» **Task details**:
Show each line from the records below in which the word "Roll" occurs.

___ Information provided

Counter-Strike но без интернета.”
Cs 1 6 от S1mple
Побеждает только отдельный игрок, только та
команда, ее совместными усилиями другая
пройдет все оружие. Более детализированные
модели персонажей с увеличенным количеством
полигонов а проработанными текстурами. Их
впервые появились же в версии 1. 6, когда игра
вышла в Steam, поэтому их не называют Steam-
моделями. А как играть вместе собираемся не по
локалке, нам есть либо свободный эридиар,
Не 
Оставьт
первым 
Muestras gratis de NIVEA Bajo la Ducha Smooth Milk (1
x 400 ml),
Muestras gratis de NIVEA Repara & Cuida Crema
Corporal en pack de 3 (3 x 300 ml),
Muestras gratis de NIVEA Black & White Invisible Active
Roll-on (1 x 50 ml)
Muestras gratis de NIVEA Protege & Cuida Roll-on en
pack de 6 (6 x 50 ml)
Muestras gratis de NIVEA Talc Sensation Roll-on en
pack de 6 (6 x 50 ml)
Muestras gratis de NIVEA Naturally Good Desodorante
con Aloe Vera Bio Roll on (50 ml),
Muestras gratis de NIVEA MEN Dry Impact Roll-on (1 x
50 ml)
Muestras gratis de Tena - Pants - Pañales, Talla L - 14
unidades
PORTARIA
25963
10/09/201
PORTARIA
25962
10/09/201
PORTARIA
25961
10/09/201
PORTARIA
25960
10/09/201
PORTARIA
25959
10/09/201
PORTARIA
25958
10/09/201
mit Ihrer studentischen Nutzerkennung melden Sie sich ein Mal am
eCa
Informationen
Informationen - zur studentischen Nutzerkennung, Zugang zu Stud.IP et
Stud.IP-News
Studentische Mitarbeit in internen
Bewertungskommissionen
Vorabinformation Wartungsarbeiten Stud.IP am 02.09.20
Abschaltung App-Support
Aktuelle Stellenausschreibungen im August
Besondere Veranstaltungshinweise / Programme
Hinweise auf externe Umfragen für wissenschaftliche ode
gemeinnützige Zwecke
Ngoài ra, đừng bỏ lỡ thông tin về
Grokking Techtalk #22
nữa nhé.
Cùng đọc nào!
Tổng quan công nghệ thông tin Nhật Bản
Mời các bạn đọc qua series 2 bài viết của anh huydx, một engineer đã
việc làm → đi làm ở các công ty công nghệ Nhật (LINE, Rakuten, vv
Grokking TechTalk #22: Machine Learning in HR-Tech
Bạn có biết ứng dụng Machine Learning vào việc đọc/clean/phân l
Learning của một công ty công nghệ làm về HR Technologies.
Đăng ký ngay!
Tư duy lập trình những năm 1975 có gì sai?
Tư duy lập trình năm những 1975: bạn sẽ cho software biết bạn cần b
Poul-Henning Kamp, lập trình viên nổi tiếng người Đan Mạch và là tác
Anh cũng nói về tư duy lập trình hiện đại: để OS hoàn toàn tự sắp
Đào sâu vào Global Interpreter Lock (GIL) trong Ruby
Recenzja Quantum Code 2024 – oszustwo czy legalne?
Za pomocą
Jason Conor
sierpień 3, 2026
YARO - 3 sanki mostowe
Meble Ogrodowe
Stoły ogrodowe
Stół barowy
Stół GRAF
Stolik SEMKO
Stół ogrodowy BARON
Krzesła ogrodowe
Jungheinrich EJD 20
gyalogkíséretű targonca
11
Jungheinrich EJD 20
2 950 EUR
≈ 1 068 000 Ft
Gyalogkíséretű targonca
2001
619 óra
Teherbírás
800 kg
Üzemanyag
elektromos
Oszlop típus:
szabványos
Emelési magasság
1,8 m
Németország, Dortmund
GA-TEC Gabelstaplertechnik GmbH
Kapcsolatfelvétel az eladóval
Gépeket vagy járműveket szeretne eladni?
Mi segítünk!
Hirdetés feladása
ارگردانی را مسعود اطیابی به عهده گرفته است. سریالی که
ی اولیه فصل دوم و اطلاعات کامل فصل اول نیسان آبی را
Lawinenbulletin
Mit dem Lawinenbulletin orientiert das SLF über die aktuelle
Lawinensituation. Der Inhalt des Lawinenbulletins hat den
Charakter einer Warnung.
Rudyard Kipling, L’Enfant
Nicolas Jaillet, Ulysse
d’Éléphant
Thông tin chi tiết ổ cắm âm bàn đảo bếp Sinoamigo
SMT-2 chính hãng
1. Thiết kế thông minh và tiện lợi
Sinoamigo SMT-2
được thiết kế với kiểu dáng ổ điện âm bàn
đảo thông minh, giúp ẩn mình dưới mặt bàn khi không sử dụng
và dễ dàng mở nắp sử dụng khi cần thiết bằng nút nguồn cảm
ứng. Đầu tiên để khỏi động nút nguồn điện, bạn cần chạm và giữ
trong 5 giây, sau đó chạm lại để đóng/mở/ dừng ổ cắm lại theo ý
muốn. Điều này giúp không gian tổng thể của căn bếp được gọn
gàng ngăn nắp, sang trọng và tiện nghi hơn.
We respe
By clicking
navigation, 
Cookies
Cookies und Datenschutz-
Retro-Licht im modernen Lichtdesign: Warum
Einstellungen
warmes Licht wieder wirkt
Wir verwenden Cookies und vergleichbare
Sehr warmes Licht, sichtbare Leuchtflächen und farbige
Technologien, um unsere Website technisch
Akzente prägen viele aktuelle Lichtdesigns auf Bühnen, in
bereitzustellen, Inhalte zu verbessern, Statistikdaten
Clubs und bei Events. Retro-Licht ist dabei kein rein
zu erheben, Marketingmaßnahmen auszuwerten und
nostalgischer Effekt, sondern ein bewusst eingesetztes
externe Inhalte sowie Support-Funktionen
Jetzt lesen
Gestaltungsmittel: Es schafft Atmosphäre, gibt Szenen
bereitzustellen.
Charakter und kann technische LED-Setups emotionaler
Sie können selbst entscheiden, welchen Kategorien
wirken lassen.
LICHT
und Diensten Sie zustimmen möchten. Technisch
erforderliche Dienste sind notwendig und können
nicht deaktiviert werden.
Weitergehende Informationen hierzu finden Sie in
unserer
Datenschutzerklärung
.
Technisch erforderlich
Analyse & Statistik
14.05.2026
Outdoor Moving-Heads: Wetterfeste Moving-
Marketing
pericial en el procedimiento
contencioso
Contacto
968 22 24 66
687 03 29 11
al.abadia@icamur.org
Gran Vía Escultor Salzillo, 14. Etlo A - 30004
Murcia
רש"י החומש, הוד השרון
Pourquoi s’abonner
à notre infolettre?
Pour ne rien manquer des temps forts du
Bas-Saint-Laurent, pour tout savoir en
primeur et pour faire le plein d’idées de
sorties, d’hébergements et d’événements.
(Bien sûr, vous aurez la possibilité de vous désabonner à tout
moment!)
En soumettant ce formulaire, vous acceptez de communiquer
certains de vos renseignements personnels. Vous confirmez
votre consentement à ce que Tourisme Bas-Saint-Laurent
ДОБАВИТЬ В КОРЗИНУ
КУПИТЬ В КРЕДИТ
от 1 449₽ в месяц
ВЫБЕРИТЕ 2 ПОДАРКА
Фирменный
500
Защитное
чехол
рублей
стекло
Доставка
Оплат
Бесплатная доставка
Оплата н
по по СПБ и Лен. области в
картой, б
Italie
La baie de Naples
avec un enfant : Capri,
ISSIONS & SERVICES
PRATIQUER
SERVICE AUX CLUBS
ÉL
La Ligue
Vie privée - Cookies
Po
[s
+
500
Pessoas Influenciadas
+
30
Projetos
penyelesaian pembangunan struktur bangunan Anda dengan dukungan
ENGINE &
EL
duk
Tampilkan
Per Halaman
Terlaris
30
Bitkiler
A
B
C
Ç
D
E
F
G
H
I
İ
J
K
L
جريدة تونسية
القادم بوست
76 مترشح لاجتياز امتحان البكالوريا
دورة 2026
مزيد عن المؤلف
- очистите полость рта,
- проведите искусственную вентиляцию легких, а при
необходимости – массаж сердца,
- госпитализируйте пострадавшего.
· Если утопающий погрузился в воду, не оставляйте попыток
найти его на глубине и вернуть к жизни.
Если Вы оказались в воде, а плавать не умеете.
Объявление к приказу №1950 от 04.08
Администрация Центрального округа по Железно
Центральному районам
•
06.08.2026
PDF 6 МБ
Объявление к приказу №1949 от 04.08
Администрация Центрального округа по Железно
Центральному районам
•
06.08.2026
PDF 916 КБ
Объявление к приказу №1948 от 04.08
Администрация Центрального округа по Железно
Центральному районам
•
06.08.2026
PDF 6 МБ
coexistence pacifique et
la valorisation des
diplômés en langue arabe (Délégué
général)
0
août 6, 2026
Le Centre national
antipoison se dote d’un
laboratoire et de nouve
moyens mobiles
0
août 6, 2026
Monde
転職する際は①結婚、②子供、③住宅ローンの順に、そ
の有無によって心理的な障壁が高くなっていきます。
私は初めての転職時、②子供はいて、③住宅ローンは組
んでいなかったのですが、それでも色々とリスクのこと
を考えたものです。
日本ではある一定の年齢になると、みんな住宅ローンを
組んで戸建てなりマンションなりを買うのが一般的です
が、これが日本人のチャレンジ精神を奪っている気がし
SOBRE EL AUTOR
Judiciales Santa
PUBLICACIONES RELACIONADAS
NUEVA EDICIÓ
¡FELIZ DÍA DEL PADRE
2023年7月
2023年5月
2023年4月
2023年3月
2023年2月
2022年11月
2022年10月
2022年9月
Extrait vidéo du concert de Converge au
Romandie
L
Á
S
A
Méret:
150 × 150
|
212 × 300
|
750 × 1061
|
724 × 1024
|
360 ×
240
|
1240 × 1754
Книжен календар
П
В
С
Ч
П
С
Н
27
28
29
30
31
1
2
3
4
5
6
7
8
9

______

» **Solution to this problem**:
Roll-on (1 x 50 ml)
Muestras gratis de NIVEA Protege & Cuida Roll-on en
Muestras gratis de NIVEA Talc Sensation Roll-on en
con Aloe Vera Bio Roll on (50 ml),
Muestras gratis de NIVEA MEN Dry Impact Roll-on (1 x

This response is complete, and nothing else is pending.